Charlottesville 2017

In 2016, the seemingly simple request of tearing down a statue symbolizing racism was met with intense resistance from white nationalists and the KKK. Those petitioning to keep Confederate statues argued that they were symbols of Southern pride and free speech. Although many point to their historical connection to the civil war, there is a common misconception regarding their construction. These statues were not intended for the purpose of celebrating Southern pride during the reconstruction era, rather they were made in the 1920s to attack the black population. During this period, the KKK was rampant, and the lynching of African Americans was a common aspect of the social hierarchy. White supremacists felt threatened by any advancements in the black population and wanted to assert their place as being higher in social ranking through intense violence and intimidation. During this time, there was a “romanticized rebirth of the Old South” (8).

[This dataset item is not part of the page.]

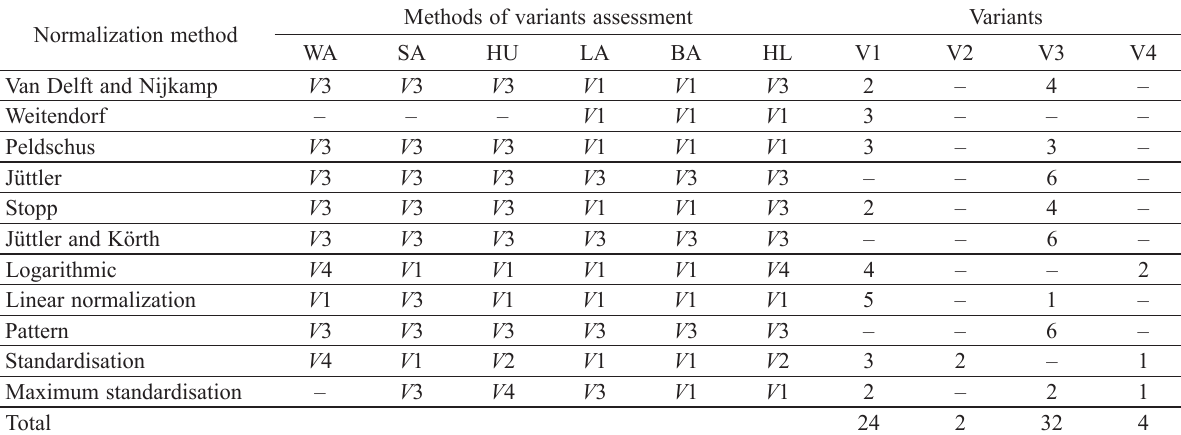
Table 6. A summary of the most beneficial variants Normalization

The tension regarding the Confederate statues eventually escalated to a planned “invasion” of Charlottesville by white nationalists in 2017. This followed the announcement of the long-debated decision by the commission that the Lee and Jackson statues did in fact symbolize white supremacy. There were two options presented: Removal of the statue to a site dedicated to accurately portraying its history or physically transforming the statue to better represent its complex historical background. It was voted that the Lee statue should be removed, and Lee Park’s name would also be changed. Additionally, Jackson’s statue would stay put but be transformed to better reflect history. This decision triggered white supremacists to riot and mob the city in protest. The result of this was the tragic death of Heather Heyer from being hit by a white supremacist’s car.

Holsinger’s library is a contrasting portrait of history in comparison to the statues dated back to nearly the same period. This archive shows the black Charlottesvillians as individuals, not simply a mass. These portraits were commissioned by African Americans and let them have agency over their own representation. Although these portraits adorn present day Charlottesville in its restaurants and offices, the reality of the past is often ignored. There is still a lack of acknowledgment and understanding of the true and painful history.

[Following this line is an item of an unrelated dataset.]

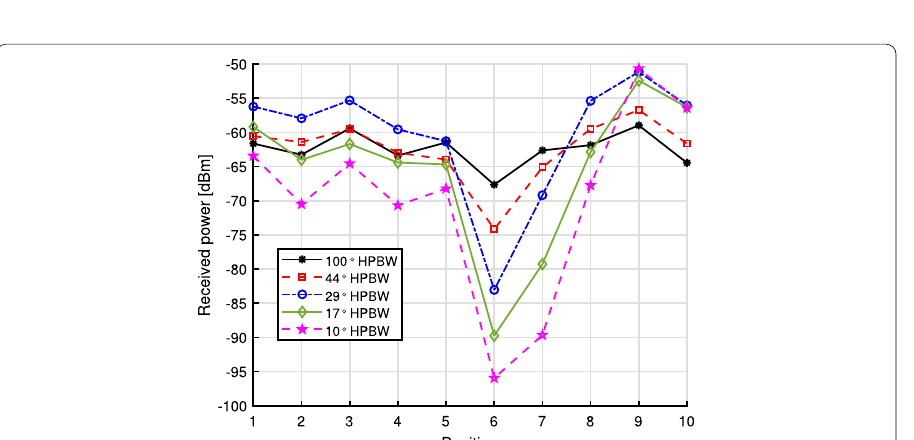
Fig. 11 Received power at receiver positions with different Tx2 antenna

The chaos of August 2017 was not a random event. Not only was racism a foundational element of the riot, but antisemitism also fueled the white supremacists. The dominant symbology was the Confederate flag and the swastika. This ideology is a combination of superstition and hate founded in fear of an “other.” The belief of a “master-race” is the driving force behind this sort of superstition. When looking at August 2017, it is crucial to understand the history of hate behind the event. 

The events on August 11th and 12th were not the only hateful acts in Charlottesville that year. However, given the right to assemble law, these events were not preemptively stopped. Songs and chanting were common among these events to create a communal voice fueling their collective hatred. The chant, “Blood and Soil” directly originated from Nazi Germany and the songs had racist, Southern roots. Additionally, the commonly used tiki torches in these rallies paid homage to the symbology of torches within the KKK.

The riots on the 11th and 12th caused the community and UVA to self-reflect and debate their future. The aftermath of the event could be utilized to construct a more inclusive and understanding environment within the area. The specific relationship between UVA and the surrounding community was brought into question. How much responsibility does UVA have for its close communities and neighborhoods? Through initiating actions regarding social injustices, UVA could “set a national standard for the behavior, practices, and responsibilities of a public university in the twenty-first century” (214).